Beinschüsse wie Tore zählen
Beinschuss: welch ein Wort. Wer keine Ahnung vom Sport hat, könnte auf die Idee kommen, es käme vielleicht vom Biathlon. Mit einem Beinschuss könnte der Zweite ja schließlich verhindern, nur Zweiter zu werden. Aber wenn wir nun mal beim Fußball sind: Auch ein Schuss MIT dem Bein könnte doch grundsätzlich als Beinschuss gelten. Irgendwann aber kam jemand auf die Idee, den Schuss DURCH die Beine so zu taufen. Alternativ ist auch vom Tunneln die Rede.
Dieser Beinschuss weckte in mir Erinnerungen. Zu Jugendzeiten war das unser Sport beim Sport. Beim Training zählten wir Beinschüsse wie Tore, das begann schon beim Fünf gegen Zwei zum Warmmachen. Ab und zu versuchten wir es auch im Spiel, obwohl wir genau wussten, dass der Trainer wegen solcher Mätzchen ausrastete.
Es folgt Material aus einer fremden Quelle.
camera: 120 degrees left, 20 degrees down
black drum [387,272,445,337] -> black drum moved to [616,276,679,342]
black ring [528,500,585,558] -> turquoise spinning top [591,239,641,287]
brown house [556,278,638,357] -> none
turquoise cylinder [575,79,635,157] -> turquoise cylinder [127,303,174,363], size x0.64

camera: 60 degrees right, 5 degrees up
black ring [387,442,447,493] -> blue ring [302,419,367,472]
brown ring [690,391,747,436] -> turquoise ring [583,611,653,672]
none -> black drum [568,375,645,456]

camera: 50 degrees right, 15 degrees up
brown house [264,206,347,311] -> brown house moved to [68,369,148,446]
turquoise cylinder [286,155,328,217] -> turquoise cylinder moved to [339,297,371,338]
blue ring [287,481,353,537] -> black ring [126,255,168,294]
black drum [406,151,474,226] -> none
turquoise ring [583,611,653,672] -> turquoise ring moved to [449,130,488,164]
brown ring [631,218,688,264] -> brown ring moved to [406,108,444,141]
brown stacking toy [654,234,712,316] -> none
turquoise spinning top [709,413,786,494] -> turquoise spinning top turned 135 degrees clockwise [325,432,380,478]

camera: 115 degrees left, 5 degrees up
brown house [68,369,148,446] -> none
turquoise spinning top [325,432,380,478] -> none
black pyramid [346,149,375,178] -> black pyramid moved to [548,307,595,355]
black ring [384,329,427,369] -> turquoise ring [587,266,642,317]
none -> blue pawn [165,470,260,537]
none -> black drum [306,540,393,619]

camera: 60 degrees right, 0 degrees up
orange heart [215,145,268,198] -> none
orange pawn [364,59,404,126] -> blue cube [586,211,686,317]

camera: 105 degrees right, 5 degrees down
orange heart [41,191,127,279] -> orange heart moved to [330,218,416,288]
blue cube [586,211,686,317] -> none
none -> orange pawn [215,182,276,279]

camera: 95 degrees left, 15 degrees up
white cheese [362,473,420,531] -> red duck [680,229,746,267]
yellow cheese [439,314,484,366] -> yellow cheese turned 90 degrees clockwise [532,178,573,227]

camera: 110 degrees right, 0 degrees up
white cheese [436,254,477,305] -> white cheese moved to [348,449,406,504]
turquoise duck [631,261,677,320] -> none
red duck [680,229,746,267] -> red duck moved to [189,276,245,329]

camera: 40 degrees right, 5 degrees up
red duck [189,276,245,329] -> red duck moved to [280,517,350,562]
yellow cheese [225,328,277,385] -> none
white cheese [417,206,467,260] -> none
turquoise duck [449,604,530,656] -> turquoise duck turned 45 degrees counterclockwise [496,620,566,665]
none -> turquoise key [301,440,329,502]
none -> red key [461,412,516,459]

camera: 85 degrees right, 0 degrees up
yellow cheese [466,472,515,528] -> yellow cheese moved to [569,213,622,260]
In der Schulmannschaft kamen wir damit eher durch, dem Sportlehrer war das egal. Da hatten wir einen Mittelfeldspieler, dem der Ball widerspruchslos gehorchte. Einmal nahm er ihn zwischen die Hacken und hob ihn artistisch von hinten über sich und seinen Gegenspieler hinweg. Dann riss er kurz die Arme hoch und lief mit dem Ball am Fuß weiter. In seiner maßlosen Arroganz bremste er vor dem Torschuss noch ab, wartete er auf einen weiteren Abwehrversuch des Verteidigers – und tunnelte ihn, bevor er den Ball über die Linie schob. Der Schiedsrichter war davon wohl so begeistert, dass er das Tor anerkannte, obwohl der Gegner nicht noch lächerlicher hätte gemacht werden können.
Das hatte mich damals nachhaltig beeindruckt. Als ich aus der Jugend in die erste Mannschaft aufrückte, dachte ich, das lustige Spielchen ginge weiter. Der Mann, dem ich mit 18 beim Training lächelnd einen Beinschuss verpasste, hieß Siggi. Er war 35, etwas unbeweglich, aber sehr kräftig. In vielen Jahren danach habe ich nie wieder versucht, irgendeinen Gegenspieler zu tunneln.